A matilha — outro conceito deleuziano — usado aqui para convocar a nova «solidariedade de matilha», por oposição à sociabilidade envenenada dominante. A matilha é uma rede de dissensões inconfessáveis de sujeitos não conformes, cujas práticas desobedecem às atribuições biopolíticas e normativas da heterossexualidade vigente. Matilha é também uma política de alianças, com outros sujeitos imigrantes, dissidentes, outros desertores. Uma prática de encontros, não apenas com outras pessoas, mas também com outras ideias, movimentos, acontecimentos não normativos.
Nos anos setenta do século passado, a feminista italiana Carla Lonzi, membro do movimento da Autonomia italiana, elaborou o importante conceito de “greve humana”, como resposta do feminismo radical, à figura do obreiro viril, “macho reprodutor” da revolução, capaz de contestar as relações de produção e de exploração capitalista, sem por em causa as relações reprodutivas e de discriminação de género, que lhe estão subjacentes. O grito das feministas, que se ouvia nas ruas e praças italianas, nos anos setenta, sintetiza bem a dimensão revolucionária da “greve humana”: “Não seremos mães, esposas ou filhas: destruamos a família!”.

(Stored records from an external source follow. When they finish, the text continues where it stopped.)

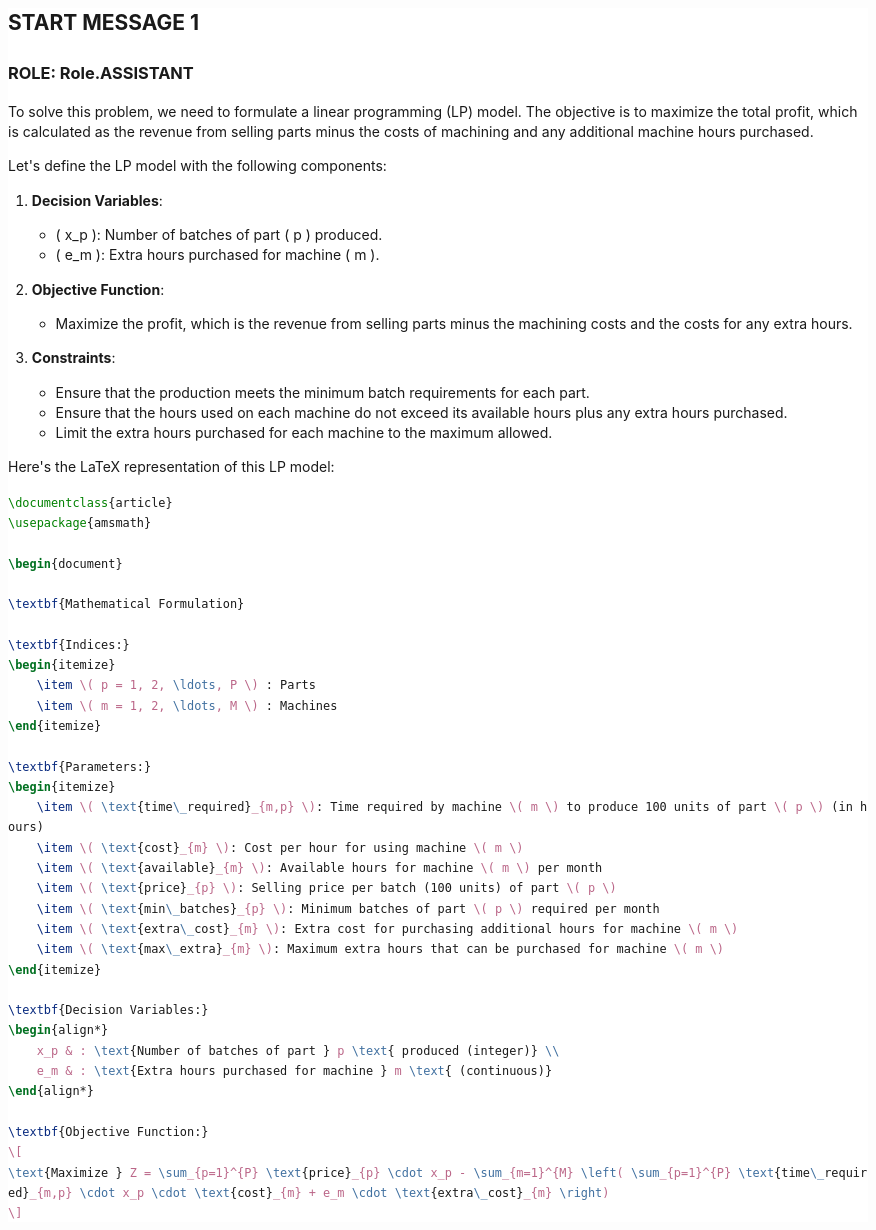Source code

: 
## START MESSAGE 1 
### ROLE: Role.ASSISTANT
To solve this problem, we need to formulate a linear programming (LP) model. The objective is to maximize the total profit, which is calculated as the revenue from selling parts minus the costs of machining and any additional machine hours purchased.

Let's define the LP model with the following components:

1. **Decision Variables**:
   - \( x_p \): Number of batches of part \( p \) produced.
   - \( e_m \): Extra hours purchased for machine \( m \).

2. **Objective Function**:
   - Maximize the profit, which is the revenue from selling parts minus the machining costs and the costs for any extra hours.

3. **Constraints**:
   - Ensure that the production meets the minimum batch requirements for each part.
   - Ensure that the hours used on each machine do not exceed its available hours plus any extra hours purchased.
   - Limit the extra hours purchased for each machine to the maximum allowed.

Here's the LaTeX representation of this LP model:

```latex
\documentclass{article}
\usepackage{amsmath}

\begin{document}

\textbf{Mathematical Formulation}

\textbf{Indices:}
\begin{itemize}
    \item \( p = 1, 2, \ldots, P \) : Parts
    \item \( m = 1, 2, \ldots, M \) : Machines
\end{itemize}

\textbf{Parameters:}
\begin{itemize}
    \item \( \text{time\_required}_{m,p} \): Time required by machine \( m \) to produce 100 units of part \( p \) (in hours)
    \item \( \text{cost}_{m} \): Cost per hour for using machine \( m \)
    \item \( \text{available}_{m} \): Available hours for machine \( m \) per month
    \item \( \text{price}_{p} \): Selling price per batch (100 units) of part \( p \)
    \item \( \text{min\_batches}_{p} \): Minimum batches of part \( p \) required per month
    \item \( \text{extra\_cost}_{m} \): Extra cost for purchasing additional hours for machine \( m \)
    \item \( \text{max\_extra}_{m} \): Maximum extra hours that can be purchased for machine \( m \)
\end{itemize}

\textbf{Decision Variables:}
\begin{align*}
    x_p & : \text{Number of batches of part } p \text{ produced (integer)} \\
    e_m & : \text{Extra hours purchased for machine } m \text{ (continuous)}
\end{align*}

\textbf{Objective Function:}
\[
\text{Maximize } Z = \sum_{p=1}^{P} \text{price}_{p} \cdot x_p - \sum_{m=1}^{M} \left( \sum_{p=1}^{P} \text{time\_required}_{m,p} \cdot x_p \cdot \text{cost}_{m} + e_m \cdot \text{extra\_cost}_{m} \right)
\]
```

A prática da “greve humana” responde à pergunta: o que fazer? É um poderoso instrumento de oposição à subsunção da vida, por parte do heterocapitalismo. Uma forma de recusa do binarismo sexual e respetivos papéis sociais e uma reapropriação da violência revolucionária, por parte das subjetividades secundárias. Uma forma de fazer hacking aos códigos da masculinidade e feminilidade heteronormativa.
A renúncia a manter relações sexuais naturalizadas heteronormativas (que carateriza a greve humana), permite a ressignificação e a desconstrução da centralidade do pénis. Desgenitalizar a sexualidade e, deste modo, separar o prazer, da reprodução da espécie. Adotar novas práticas de prazer não monogâmicas, tomando o corpo como uma «barricada de insubordinação política e de desobediência sexual», aos regimes naturalizados. Subverter, desde dentro, quer dizer, desde a intimidade da cama, o regime heterossexual, tudo isto é objetivo da “greve humana”.
A matilha queer proposta por Foucault para Encapuchados é anárquica. À triste norma heterocapitalista, opor a alegria anárquica, quer dizer, «a amizade-animalidade política» das facções políticas de sujeitos não conformes com a heterossexualidade e suas normas especistas, os animais, os trabalhadores sexuais, os trans, os transexuais, os emigrantes queer. E, assim, destruir os fundamentos que sustentam o regime heterossexual.
[1] Roland Barthes, Como Viver Juntos, Simulações romanescas de alguns espaços quotidianos. Cursos e seminários no Collège de France, 1976–1977. Texto estabelecido, anotado e apresentado por Claude Coste. Tradução | Leyla Perrone-Moisés. Martins Fontes. São Paulo 2003.